[Saved entries]
──────────────────────────────
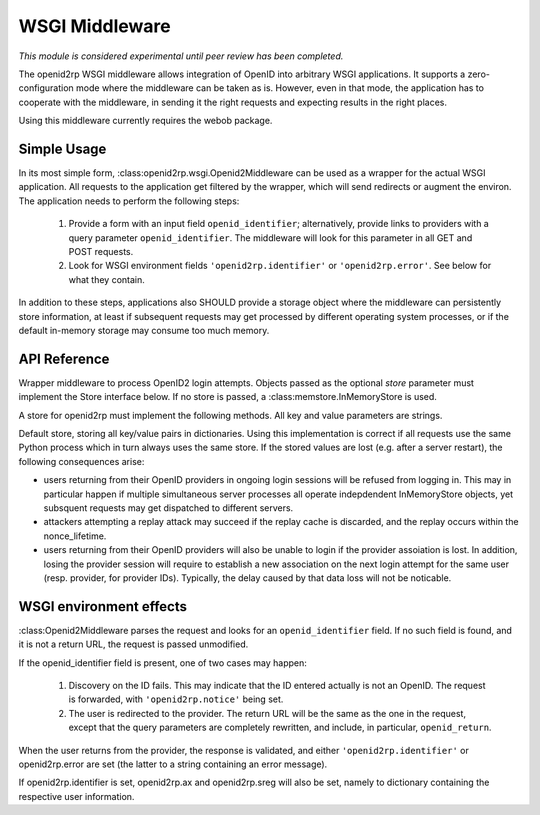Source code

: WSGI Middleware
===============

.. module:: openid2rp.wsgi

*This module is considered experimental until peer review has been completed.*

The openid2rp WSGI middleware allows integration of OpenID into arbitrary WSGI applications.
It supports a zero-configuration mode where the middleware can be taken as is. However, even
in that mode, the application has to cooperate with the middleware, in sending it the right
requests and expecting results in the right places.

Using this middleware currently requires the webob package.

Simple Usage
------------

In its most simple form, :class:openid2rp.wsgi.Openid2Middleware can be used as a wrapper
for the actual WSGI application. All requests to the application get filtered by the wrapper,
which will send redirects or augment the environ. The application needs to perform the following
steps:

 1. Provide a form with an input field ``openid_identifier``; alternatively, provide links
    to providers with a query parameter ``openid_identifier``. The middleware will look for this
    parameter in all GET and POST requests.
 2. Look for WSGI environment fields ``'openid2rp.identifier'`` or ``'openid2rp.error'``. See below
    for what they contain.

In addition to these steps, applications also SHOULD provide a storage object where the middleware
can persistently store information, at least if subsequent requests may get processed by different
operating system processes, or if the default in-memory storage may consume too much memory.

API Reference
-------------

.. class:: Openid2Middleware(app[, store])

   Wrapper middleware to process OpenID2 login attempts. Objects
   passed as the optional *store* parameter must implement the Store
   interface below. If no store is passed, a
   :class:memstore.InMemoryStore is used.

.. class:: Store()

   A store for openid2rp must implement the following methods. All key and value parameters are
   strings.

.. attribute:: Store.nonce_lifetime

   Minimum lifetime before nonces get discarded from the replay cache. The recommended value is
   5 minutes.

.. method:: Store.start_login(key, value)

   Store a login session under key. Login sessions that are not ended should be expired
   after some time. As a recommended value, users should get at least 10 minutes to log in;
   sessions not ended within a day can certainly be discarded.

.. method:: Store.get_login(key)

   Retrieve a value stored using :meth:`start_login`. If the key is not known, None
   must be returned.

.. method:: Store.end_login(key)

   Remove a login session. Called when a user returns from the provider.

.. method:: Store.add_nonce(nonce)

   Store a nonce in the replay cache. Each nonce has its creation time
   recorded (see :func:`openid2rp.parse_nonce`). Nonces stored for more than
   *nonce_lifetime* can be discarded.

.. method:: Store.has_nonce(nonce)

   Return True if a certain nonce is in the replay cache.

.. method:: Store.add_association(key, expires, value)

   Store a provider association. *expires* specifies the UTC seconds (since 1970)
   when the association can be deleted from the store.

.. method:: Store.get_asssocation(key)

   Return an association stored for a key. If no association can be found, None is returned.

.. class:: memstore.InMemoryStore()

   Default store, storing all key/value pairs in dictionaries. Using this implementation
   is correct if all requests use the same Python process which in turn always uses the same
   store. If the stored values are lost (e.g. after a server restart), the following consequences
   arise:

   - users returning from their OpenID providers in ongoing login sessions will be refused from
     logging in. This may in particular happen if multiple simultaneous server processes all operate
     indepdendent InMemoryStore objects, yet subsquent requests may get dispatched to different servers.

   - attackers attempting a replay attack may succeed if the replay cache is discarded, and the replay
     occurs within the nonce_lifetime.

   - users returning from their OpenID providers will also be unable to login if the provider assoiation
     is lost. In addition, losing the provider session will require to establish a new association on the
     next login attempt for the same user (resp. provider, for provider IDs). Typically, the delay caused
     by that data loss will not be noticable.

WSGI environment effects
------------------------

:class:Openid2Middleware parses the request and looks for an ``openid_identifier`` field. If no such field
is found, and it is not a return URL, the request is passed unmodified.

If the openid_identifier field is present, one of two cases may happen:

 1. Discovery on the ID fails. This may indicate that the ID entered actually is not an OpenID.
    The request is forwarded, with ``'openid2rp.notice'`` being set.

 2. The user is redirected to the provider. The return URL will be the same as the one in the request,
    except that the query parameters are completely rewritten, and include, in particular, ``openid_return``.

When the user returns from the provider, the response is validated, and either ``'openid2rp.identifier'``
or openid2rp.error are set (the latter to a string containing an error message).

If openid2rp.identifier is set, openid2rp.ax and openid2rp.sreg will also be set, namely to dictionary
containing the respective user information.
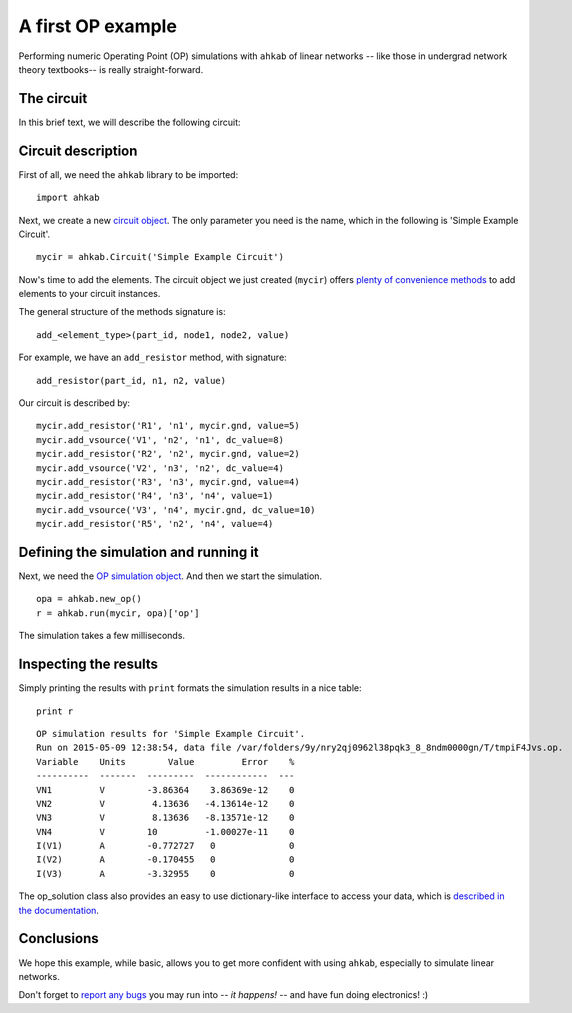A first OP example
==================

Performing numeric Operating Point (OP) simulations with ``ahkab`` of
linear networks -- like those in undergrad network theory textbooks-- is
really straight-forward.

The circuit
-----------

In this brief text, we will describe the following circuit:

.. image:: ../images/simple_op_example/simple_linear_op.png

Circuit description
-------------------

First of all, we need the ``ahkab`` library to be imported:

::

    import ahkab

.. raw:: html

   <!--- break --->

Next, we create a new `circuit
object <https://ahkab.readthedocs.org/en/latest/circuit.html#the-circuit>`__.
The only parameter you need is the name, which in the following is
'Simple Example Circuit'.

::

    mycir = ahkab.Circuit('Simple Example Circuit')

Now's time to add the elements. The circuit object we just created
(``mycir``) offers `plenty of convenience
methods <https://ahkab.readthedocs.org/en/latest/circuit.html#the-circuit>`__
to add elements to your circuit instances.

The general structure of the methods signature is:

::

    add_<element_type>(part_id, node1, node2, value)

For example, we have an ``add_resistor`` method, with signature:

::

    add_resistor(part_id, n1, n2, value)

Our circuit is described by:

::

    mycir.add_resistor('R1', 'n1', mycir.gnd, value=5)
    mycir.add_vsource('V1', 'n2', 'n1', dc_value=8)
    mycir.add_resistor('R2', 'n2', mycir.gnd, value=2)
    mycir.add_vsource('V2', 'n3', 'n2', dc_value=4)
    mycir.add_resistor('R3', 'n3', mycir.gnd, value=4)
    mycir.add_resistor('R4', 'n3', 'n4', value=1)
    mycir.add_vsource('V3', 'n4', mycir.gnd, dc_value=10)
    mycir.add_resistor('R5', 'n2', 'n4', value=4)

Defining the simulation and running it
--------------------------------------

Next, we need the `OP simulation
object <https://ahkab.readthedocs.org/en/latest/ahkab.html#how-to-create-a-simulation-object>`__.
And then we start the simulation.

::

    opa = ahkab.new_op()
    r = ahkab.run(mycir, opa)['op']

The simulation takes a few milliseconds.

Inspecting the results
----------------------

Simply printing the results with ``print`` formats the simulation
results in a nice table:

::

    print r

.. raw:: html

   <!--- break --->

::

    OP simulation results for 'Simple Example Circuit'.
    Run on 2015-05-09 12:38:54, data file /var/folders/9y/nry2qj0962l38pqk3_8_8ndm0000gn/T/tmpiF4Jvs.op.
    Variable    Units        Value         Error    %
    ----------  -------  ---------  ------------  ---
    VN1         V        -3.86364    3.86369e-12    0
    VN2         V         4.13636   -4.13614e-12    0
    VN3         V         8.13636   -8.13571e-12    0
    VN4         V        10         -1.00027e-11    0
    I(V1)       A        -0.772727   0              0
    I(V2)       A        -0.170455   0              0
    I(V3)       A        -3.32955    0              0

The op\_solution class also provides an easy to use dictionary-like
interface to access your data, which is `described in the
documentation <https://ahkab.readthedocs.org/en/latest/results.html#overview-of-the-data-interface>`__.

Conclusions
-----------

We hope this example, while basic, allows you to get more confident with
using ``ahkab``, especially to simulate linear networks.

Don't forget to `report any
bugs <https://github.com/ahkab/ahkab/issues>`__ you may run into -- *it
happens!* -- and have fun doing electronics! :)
──────────────────────────────
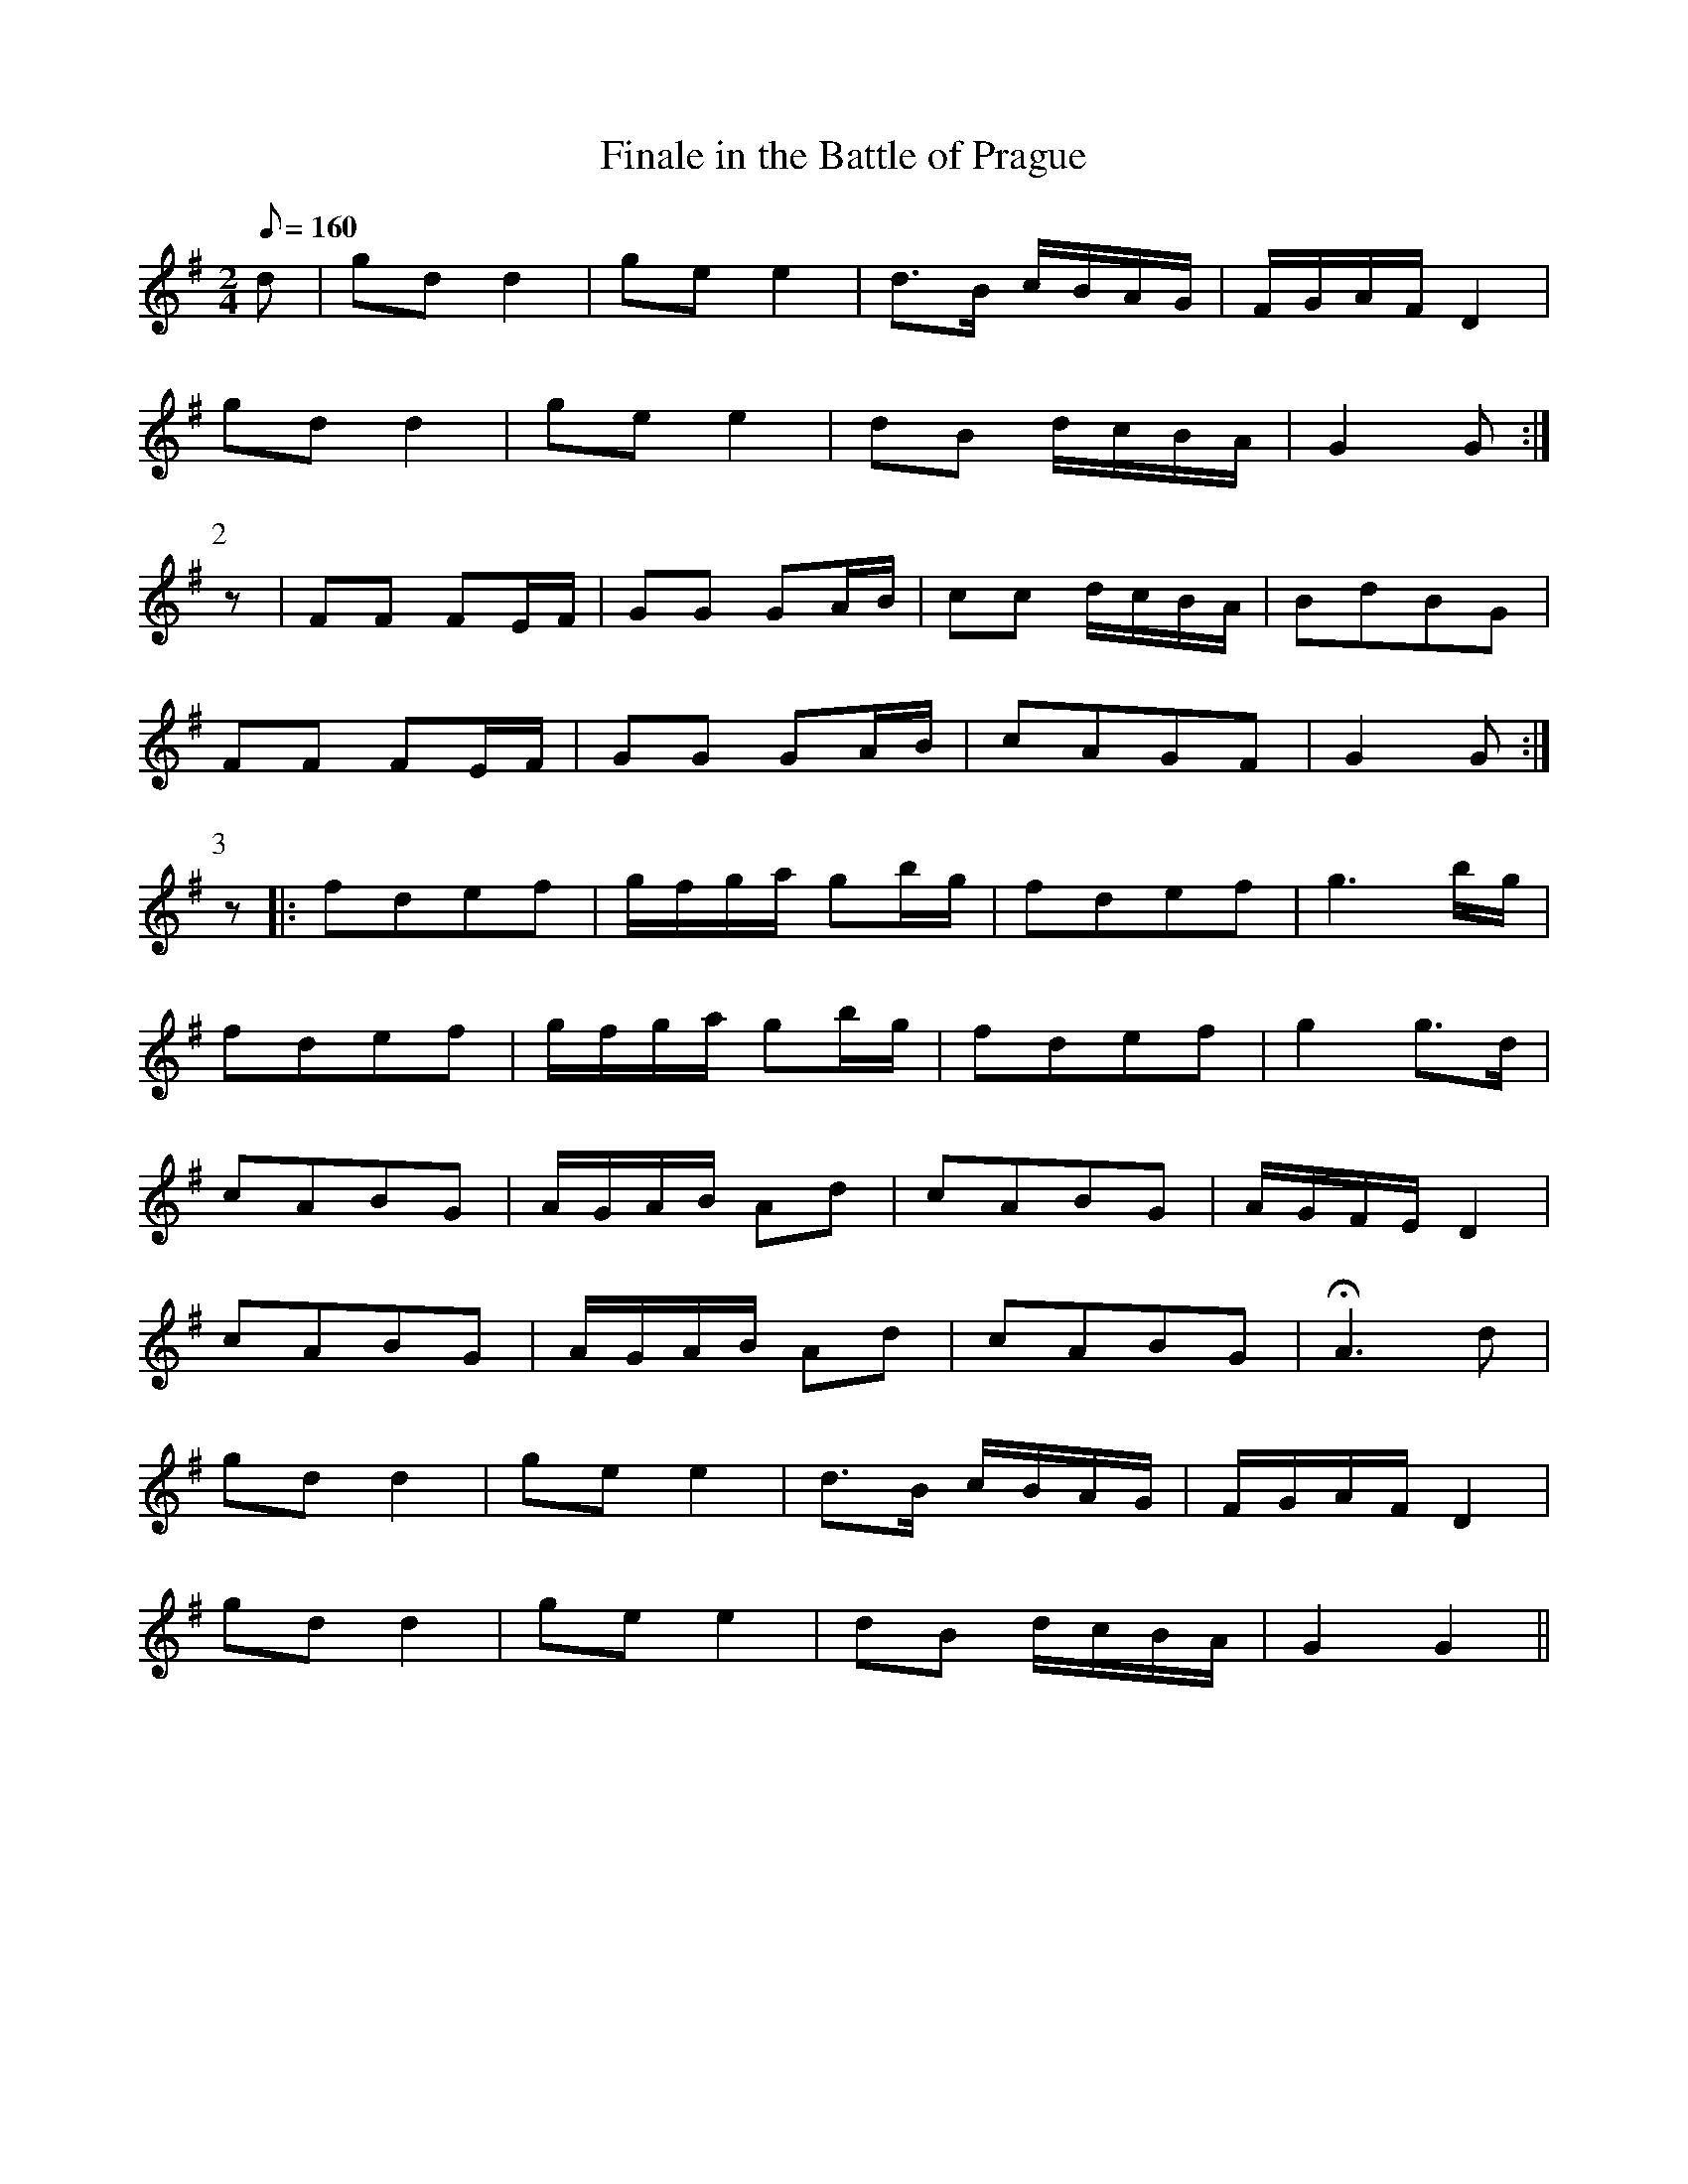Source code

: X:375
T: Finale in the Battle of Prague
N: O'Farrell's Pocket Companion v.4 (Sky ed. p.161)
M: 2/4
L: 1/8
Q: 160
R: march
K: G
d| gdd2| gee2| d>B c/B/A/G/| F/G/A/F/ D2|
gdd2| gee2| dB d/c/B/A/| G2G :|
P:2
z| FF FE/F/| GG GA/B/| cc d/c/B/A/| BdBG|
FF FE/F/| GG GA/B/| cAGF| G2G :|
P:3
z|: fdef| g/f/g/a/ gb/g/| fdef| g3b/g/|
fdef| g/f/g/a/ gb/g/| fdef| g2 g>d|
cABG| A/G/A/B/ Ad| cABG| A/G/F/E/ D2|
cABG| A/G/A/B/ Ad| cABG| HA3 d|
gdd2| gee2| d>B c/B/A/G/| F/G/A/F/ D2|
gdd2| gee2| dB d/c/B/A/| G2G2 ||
──────────────────────────────
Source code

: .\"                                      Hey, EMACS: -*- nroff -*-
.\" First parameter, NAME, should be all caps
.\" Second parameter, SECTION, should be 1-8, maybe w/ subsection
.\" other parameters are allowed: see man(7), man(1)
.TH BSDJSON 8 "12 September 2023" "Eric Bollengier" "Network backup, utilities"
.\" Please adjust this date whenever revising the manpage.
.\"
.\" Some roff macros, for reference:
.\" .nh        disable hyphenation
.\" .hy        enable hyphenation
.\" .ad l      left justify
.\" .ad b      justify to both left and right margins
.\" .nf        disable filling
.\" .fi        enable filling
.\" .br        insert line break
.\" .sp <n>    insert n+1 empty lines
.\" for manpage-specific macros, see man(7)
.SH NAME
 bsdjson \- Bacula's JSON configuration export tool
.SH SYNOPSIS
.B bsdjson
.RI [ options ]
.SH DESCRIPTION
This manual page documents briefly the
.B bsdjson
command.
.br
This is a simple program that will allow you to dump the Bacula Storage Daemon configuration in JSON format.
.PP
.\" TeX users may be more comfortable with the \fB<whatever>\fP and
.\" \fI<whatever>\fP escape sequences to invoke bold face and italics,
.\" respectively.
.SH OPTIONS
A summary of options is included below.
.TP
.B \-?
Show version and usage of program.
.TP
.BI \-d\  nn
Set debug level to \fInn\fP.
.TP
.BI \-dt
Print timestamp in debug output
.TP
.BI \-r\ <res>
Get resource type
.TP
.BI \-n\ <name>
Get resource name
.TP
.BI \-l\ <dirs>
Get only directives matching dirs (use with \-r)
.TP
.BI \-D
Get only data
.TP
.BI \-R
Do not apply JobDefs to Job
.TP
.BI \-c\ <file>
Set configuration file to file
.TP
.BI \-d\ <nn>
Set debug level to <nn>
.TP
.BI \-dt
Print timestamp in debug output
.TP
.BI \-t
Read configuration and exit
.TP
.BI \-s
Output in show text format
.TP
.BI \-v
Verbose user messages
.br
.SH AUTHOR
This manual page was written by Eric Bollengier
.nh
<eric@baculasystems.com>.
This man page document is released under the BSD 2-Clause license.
──────────────────────────────
→ **Task prompt**: Search the records above for the string "users". Report each line that has it.

→ **Written answer**:
   after some time. As a recommended value, users should get at least 10 minutes to log in;
   - users returning from their OpenID providers in ongoing login sessions will be refused from
   - users returning from their OpenID providers will also be unable to login if the provider assoiation
.\" TeX users may be more comfortable with the \fB<whatever>\fP and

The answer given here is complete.